The Bakun Hydroelectric Power Dam project is owned and developed by Sarawak Hidro Sdn Bhd, a fully-owned unit of the Minister of Finance Inc, Malaysia (MOF Inc). During the construction of dam, The Sarawak Conservation Action Network (SCANE) has learned that Sarawak Hidro Sdn Bhd, the operator of the Bakun Hydroelectric Power Dam project, is in the process of clear-cutting 80,000 hectares (200,000 acres) of rainforest set to be flooded by the dam. The contracts for clear-cutting of forest have been commissioned to some contractors at the beginning of the construction. SCANE was told that one of the conditions as stipulated in the contract is that the contractors and/or its sub-contractors, agents and/or workers are required to do burnings on the cleared and felled forest, without which they would not be fully paid for the work done and/or their contract would be terminated. After few months of the construction, large tracts of forest have already been cleared and felled within the Bakun dam reservoir area. Fires were reported at different locations and sites in the area. In certain sites, where the fires were not being able to completely razed the felled trees, logs and debris, their workers are asked to gathered all the logs and reduce to ashes. SCANE was told that those workers who set the fires were not aware at all whether any permits for open burning had been issued by NREB as they merely followed the directive of Sarawak Hidro Sdn Bhd.

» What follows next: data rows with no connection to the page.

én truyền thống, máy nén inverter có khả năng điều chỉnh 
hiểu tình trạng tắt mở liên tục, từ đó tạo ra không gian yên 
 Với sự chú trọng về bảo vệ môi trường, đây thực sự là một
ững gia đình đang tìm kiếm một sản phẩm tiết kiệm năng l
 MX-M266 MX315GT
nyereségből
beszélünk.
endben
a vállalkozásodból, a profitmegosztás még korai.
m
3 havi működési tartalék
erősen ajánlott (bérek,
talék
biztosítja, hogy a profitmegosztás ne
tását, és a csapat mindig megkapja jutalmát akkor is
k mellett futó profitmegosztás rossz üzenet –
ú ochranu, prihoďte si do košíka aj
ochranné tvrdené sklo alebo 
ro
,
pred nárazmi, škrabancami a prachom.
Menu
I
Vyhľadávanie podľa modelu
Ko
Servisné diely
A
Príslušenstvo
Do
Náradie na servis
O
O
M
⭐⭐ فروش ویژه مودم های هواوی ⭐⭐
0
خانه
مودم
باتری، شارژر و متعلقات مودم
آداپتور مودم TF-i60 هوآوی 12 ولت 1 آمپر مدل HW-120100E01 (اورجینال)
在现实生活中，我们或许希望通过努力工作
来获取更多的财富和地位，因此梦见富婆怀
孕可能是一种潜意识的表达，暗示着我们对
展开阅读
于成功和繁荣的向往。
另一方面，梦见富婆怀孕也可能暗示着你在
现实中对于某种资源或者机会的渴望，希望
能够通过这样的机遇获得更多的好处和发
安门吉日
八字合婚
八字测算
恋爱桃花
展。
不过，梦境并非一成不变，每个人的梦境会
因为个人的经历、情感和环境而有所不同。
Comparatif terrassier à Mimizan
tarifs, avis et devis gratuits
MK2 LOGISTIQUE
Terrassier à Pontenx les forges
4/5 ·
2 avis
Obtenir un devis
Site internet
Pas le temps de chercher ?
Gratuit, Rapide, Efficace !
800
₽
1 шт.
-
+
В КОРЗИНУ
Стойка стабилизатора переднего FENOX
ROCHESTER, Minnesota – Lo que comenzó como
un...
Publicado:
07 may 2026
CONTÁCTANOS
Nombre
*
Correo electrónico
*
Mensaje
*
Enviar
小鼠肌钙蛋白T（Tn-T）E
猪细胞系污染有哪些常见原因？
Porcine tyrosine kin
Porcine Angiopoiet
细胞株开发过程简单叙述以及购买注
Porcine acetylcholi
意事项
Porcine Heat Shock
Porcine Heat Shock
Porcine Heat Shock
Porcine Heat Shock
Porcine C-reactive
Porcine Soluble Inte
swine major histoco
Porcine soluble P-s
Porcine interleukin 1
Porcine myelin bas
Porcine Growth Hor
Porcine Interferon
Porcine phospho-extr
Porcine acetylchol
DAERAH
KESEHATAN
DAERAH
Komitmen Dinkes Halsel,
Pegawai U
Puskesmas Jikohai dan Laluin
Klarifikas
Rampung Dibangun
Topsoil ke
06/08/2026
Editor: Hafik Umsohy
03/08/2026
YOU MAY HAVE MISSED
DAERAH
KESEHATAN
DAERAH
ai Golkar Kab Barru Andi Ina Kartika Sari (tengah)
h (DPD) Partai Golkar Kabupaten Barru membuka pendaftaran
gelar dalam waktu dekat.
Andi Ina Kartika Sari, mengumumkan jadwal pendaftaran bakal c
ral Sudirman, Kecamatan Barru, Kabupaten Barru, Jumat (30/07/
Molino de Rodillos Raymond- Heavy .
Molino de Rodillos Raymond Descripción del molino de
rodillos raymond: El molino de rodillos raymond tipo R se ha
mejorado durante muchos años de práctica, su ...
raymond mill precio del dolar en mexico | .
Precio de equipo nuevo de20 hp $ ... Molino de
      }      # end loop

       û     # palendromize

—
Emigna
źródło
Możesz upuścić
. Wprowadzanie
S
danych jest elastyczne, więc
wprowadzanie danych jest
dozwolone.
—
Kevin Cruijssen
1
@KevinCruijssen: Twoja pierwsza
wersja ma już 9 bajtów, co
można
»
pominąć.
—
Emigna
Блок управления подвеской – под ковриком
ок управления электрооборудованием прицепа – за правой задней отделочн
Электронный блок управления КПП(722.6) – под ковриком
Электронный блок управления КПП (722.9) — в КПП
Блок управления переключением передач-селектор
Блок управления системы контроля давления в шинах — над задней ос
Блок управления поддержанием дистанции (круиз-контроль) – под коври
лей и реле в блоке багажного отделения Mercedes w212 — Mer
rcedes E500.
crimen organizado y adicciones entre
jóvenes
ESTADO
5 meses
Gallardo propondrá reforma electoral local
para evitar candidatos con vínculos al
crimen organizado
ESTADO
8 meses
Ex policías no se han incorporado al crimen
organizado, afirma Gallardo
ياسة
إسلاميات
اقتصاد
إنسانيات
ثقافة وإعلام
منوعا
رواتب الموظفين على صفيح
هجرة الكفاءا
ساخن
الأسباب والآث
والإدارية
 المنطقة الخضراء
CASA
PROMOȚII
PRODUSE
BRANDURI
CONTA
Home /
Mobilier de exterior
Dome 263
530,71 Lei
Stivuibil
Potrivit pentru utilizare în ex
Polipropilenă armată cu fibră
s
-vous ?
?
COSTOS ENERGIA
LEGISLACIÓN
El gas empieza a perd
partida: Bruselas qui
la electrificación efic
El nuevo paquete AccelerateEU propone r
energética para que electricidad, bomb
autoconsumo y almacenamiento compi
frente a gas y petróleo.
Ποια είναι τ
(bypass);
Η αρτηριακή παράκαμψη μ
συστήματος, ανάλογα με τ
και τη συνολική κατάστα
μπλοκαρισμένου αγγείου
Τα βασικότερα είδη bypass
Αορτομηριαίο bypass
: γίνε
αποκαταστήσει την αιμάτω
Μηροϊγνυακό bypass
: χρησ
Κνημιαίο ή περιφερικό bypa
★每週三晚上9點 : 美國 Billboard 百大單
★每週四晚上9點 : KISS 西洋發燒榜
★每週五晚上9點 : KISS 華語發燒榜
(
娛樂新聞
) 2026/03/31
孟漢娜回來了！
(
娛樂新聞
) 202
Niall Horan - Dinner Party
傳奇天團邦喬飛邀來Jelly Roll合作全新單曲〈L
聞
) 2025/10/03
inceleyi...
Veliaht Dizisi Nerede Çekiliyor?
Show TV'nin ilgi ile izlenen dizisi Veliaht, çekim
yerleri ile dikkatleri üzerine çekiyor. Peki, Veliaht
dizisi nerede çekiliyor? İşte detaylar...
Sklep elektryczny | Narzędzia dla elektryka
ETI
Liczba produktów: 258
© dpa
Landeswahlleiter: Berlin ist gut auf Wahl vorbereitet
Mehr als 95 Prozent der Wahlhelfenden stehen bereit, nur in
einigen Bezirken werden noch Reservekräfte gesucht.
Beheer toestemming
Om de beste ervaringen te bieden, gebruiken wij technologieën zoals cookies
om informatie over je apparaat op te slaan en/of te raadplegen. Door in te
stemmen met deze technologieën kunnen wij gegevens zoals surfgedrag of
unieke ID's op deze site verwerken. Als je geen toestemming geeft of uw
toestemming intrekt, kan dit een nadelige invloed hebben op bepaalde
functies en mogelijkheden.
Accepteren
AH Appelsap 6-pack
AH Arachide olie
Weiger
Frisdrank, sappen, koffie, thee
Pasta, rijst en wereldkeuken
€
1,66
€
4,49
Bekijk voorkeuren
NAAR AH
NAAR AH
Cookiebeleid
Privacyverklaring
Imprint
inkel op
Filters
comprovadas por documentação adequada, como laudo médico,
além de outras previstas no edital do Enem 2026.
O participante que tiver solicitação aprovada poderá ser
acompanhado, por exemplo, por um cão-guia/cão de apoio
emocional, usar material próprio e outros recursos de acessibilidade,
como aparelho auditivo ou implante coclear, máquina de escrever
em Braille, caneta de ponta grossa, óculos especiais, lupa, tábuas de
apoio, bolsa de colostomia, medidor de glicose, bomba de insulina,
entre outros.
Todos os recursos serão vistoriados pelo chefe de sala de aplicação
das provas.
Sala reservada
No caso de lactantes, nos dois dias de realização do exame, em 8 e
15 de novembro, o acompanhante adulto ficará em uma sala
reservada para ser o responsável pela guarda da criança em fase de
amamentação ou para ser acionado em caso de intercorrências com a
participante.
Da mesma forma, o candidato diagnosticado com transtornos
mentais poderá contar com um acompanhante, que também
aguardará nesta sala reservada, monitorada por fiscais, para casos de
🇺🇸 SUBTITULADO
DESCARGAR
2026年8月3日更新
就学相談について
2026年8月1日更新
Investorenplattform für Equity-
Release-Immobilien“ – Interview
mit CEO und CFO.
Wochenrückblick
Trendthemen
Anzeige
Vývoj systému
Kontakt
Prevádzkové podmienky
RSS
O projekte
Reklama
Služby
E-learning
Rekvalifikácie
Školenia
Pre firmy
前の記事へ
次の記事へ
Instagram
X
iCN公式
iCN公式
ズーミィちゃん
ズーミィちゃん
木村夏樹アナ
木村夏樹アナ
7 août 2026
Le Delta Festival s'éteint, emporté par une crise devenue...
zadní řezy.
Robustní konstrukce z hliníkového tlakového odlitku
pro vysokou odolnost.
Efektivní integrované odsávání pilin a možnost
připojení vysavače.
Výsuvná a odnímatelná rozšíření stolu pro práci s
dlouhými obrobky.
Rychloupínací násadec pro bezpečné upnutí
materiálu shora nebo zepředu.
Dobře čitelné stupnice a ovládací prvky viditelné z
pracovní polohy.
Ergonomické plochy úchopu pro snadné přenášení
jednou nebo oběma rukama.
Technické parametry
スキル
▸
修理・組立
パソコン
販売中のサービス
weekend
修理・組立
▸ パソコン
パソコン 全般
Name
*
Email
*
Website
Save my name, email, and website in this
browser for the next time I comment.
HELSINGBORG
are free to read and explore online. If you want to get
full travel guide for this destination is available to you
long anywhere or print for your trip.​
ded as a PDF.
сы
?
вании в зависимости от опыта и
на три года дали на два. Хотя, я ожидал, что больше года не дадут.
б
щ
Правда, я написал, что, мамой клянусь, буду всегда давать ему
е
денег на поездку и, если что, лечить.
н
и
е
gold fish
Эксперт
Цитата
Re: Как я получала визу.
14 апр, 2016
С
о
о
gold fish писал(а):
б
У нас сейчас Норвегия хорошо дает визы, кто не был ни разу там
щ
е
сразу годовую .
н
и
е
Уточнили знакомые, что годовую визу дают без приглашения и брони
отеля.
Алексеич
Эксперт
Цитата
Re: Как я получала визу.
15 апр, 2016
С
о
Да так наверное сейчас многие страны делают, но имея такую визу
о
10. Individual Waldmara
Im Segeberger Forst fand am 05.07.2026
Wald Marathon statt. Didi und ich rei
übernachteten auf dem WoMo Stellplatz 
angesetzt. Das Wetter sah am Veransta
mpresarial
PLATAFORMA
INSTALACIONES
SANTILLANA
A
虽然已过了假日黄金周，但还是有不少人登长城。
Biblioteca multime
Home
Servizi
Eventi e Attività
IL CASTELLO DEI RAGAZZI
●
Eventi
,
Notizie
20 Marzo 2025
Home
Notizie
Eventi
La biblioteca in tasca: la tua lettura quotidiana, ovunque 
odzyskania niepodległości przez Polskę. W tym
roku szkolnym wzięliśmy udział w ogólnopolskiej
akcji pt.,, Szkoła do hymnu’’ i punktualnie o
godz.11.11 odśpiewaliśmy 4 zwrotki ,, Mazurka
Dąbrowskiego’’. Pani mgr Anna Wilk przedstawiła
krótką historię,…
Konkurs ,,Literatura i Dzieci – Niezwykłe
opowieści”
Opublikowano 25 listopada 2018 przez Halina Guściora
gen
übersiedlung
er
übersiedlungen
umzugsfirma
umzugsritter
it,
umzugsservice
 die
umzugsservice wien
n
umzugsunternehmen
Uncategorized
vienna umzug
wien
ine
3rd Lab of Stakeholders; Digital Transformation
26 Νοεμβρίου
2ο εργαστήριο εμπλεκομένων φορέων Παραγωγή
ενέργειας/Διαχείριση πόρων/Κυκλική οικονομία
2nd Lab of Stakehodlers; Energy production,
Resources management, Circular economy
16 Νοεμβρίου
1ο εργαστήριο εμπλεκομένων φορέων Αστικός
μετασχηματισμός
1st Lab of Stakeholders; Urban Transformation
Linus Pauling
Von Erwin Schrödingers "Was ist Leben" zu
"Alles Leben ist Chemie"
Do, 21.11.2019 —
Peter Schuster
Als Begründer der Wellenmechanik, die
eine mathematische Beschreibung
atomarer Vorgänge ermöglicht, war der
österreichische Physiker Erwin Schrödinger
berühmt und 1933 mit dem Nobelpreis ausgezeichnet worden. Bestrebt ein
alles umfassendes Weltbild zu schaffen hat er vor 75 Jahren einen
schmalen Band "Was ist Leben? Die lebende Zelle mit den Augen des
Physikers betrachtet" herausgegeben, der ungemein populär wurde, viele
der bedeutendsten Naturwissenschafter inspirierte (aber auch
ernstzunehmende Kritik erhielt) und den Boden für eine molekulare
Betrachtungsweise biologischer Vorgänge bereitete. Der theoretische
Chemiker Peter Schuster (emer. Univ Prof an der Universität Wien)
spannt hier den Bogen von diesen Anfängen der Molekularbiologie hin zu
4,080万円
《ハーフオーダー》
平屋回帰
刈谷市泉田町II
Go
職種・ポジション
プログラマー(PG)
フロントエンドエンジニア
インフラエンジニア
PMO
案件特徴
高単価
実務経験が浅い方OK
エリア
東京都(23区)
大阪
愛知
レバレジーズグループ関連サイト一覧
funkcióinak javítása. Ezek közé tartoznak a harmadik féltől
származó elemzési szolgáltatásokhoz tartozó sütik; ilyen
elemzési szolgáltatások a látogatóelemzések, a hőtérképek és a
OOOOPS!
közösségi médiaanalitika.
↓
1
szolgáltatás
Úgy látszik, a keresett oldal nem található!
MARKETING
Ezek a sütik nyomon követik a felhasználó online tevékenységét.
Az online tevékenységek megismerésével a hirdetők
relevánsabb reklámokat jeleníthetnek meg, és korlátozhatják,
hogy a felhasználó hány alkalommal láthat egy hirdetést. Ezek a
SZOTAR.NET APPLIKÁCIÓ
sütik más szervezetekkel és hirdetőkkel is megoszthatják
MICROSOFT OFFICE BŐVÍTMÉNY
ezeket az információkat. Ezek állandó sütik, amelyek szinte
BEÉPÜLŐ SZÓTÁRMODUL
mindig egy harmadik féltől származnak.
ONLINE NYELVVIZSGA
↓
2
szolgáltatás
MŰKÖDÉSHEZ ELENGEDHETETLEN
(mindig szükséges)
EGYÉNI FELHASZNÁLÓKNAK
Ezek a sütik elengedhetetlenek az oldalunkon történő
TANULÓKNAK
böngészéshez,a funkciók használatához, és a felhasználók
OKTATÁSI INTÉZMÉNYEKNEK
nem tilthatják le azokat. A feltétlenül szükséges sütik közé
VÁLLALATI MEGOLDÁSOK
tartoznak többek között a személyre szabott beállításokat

This massive dam project had contributed to a smoky haze blanketing parts of Malaysia, Indonesia, and Singapore. Large carbon dioxide gas (CO) or greenhouse gas was released during clearance of the forest. High level of haze was reported around the Sarawak areas. The residential areas around the dam have been plagued by haze. Huge scale of carbon dioxide gas leads to greenhouse effect and increase the global temperature. While the projects supporters say that dams are a source of clean energy, a spate of scientific studies has shown that large dams produce large-scale carbon dioxide and methane emissions from the rotting of vegetation in flooded forests. Furthermore, in the dam's first few years of operation, the reservoir has experienced high nitrogen loading, because the dam developers did not clear the vegetation located behind the dam. The surrounding land upstream is also used for industrial agriculture such as palm oil plantations, whose chemical runoff has deposited nitrogen-heavy sediment into the reservoir. As a result, the Bakun reservoir has become highly acidic, which has heavily corroded the four turbines already installed in the powerhouse and eroded the surrounding soil and vegetation on the slopes of the reservoir. The potent methane emitted by the reservoir can be smelled kilometers away. These released greenhouse gases have led to air pollution.